Viacom's (NYSE:VIA) Indiana Jones and the Kingdom of the Crystal Skull scored an opening weekend as big as its wordy title, ringing up an estimated $151.1 million in the United States and Canada since its Thursday debut. The film's heady showing trails only Pirates of the Caribbean: At World's End as Hollywood's highest-grossing Memorial Day opening weekend of all time.

This should normally drum up a round of applause at the local multiplex, but shareholders aren't seeing a whole lot of that these days.

"Stakes," they mutter. "Why'd it have to be stakes."

Throw me idol, I'll throw you the whip
The summer season is off to a strong start. Even before Indy's exciting debut, Iron Man blew exhibitors away, scoring the second-largest opening for a non-sequel in Hollywood history.

And who cares if Indy came up short to Jack Sparrow? The movie chains have to feel pretty good that the three strongest Memorial Day weekend box office takes just happen to have occurred in each of the past three years (since the bronze medalist here is 2006's X-Men: The Last Stand).

Unfortunately, you're not getting that kind of excitement when you pull up a stock chart.


Friday's Close

52-week High


Regal (NYSE:RGC)




Cinemark (NYSE:CNK)








Consumers haven't abandoned the multiplex, yet Carmike can't turn a profit, AMC can't seem to complete its IPO, and Regal joins Cinemark in stuffing money into shareholders' pockets to keep them around.

True, Regal and Cinemark offer chunkier yields than most fixed-income alternatives these days, yielding 6.9% and 5.1%,  respectively. One can only imagine how poorly the stocks would be doing if they weren't at least appealing to yield-chasing income investors.

The actual exhibitors aren't the only ones smarting. Companies that have tied their fortunes to celluloid are also hurting as badly as the bankrollers of Speed Racer. National CineMedia (NASDAQ:NCMI), the ad network that many multiplex operators use to waste your time before the movie trailers start, is trading for less than last year's $21 IPO price. Access Integrated Technologies (NASDAQ:AIXD), a profitless player in the important migration of exhibitors from reel systems to digital projectors, has shed 84% of its value since peaking two years ago.

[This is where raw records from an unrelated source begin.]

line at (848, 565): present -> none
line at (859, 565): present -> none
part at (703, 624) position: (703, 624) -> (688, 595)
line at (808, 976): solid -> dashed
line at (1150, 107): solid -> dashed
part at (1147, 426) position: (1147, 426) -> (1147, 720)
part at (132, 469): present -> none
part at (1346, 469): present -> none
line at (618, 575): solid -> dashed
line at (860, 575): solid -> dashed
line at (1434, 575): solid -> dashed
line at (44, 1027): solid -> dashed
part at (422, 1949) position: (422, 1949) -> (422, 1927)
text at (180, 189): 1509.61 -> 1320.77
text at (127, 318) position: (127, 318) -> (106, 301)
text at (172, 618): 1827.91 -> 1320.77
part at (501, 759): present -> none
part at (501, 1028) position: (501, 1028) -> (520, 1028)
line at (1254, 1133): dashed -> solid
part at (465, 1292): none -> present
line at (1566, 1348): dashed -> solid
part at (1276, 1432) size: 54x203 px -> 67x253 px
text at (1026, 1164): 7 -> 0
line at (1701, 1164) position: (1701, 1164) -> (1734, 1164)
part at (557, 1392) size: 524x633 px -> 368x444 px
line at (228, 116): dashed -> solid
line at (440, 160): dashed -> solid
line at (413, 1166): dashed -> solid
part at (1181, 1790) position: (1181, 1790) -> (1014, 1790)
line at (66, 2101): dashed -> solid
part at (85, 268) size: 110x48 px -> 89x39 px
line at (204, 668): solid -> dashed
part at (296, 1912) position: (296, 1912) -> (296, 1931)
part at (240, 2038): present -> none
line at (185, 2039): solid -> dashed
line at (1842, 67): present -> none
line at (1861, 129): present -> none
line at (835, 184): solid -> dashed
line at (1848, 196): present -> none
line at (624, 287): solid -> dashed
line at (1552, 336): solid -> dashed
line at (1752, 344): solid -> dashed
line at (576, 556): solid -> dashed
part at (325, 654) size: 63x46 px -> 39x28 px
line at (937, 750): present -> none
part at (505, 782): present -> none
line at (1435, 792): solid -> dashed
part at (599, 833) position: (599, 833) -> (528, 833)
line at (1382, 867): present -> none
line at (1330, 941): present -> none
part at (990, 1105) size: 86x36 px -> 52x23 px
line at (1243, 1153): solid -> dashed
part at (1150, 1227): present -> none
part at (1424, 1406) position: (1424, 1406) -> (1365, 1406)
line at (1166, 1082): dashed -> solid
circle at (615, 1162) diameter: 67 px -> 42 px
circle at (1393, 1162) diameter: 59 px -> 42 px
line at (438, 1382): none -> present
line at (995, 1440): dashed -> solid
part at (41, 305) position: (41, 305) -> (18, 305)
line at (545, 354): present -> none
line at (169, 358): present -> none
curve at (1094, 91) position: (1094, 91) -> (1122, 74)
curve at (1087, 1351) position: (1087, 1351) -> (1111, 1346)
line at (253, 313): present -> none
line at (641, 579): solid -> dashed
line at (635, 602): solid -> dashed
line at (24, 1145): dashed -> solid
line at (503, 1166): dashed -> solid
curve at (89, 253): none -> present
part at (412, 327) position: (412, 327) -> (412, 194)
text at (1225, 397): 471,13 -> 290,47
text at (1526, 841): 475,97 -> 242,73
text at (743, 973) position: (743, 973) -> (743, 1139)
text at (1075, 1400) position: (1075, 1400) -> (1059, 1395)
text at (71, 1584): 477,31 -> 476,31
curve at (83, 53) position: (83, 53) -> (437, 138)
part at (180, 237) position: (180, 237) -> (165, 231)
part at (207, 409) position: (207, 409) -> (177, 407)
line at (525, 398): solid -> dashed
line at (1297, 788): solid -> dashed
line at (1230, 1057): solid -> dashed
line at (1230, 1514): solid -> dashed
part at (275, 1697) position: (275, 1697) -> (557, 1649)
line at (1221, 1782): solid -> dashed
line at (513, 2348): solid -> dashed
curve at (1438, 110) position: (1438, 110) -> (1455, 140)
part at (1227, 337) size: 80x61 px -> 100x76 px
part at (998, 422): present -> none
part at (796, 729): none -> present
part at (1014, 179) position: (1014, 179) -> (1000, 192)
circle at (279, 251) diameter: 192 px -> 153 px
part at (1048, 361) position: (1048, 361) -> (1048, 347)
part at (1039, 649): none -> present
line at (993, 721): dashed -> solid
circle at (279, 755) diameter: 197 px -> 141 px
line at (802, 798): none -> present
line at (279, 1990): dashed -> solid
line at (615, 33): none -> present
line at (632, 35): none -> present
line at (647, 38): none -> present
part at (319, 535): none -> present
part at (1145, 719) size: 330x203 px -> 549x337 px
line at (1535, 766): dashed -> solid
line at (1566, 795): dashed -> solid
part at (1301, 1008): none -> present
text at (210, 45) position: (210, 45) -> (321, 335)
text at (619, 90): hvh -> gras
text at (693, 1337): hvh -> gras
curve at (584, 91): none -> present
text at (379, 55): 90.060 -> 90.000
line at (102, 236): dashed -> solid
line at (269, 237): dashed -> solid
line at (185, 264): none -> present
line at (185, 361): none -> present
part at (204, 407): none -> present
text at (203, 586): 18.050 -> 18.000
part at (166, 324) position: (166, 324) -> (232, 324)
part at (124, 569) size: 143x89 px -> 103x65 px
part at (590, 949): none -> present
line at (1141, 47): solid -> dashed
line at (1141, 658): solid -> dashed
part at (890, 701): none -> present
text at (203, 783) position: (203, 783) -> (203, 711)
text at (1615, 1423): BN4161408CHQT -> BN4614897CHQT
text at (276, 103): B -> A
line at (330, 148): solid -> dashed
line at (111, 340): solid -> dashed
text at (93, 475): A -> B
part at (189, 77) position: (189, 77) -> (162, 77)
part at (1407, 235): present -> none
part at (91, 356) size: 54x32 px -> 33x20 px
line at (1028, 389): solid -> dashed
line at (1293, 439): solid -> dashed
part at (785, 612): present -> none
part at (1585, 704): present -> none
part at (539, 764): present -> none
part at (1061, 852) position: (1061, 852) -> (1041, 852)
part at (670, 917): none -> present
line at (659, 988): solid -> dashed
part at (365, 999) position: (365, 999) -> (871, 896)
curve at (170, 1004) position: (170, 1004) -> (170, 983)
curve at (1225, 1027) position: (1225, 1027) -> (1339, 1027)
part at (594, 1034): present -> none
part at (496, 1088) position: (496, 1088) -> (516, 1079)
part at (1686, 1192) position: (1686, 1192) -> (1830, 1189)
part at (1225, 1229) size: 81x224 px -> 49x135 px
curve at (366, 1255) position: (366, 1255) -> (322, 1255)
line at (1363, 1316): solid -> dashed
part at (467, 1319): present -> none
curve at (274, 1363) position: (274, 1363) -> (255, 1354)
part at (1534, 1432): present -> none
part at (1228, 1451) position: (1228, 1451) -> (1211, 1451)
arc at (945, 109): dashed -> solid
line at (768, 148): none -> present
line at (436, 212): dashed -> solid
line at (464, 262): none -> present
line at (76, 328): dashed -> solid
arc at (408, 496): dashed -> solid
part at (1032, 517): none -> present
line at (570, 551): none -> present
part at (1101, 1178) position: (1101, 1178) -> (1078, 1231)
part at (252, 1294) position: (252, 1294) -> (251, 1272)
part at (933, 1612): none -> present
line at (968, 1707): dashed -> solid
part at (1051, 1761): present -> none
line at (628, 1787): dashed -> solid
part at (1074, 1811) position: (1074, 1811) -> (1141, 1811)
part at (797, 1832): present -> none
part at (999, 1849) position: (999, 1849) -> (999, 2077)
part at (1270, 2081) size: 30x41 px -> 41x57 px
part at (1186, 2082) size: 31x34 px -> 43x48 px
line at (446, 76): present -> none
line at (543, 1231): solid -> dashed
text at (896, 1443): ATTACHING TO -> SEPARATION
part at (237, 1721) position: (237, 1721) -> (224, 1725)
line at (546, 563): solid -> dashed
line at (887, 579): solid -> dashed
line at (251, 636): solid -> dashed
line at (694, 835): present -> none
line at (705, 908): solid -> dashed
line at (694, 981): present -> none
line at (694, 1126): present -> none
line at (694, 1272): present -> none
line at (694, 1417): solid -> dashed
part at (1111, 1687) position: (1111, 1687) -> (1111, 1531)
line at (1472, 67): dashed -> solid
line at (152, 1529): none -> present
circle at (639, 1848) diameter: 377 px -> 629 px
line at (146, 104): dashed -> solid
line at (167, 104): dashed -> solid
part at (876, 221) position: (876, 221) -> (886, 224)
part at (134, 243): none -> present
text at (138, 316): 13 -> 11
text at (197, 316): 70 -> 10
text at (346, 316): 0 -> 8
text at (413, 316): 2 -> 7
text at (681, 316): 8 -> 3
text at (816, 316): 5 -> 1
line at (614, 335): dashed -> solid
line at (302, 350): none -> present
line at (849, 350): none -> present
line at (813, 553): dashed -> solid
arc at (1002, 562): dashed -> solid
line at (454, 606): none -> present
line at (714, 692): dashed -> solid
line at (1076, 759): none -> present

The true Grail will bring you life ...
Hit movies are lining up nicely this summer. Multiplexes offer close and reasonably affordable escapes in a dicey economy where gasoline is at a premium. Shouldn't the industry be thriving?

Not exactly. Regal's first quarter hints at a troublesome trend for the operators. Admissions inched up slightly during the three months ended in March, but concession sales shrank slightly. This is huge, because the exhibitors' fattest margins come from moving pricey tubs of buttered popcorn and gallon-sized sodas.

Regal sold $166.1 million at the concession stand this past quarter, at a cost of a mere $22.7 million. Movie chains have the flexibility to inch ticket prices higher every year, but if penny-pinching patrons respond by skimping on the Twizzlers and cola, ticket-takers' papercuts will be the least of the industry's concerns.

My favorite play in this sector is IMAX (NASDAQ:IMAX). The big-screen operator has been making headlines by landing juicy joint-venture partners like AMC and Regal to introduce its digital systems this year.

Studios are also warming up to IMAX, since the company can provide supersized versions of their films in an environment where IMAX-licensed exhibitors can charge a premium. IMAX has teamed up with Hollywood for a few clunkers this year, like The Spiderwick Chronicles, Shine a Light, and now Speed Racer, but its fortunes should improve with next week's Kung-Fu Panda, and the upcoming Batman Begins sequel, The Dark Knight, come July.

As home theater experiences improve, the local multiplex will have to try harder to distinguish itself. It has few better allies in that regard than IMAX's towering screens and sense-awakening technology. Since IMAX takes a cut from the box office and the licensing, it won't suffer from a concessions slowdown, unlike the actual operators.

The digital systems are also key catalysts, providing the industry with a lower cost base and greater programming flexibility than the old reel-based machines.

You don't have to be an archeologist like Indiana Jones to dig the potential, especially at a time when everyone else appears to be looking for hidden treasure somewhere else.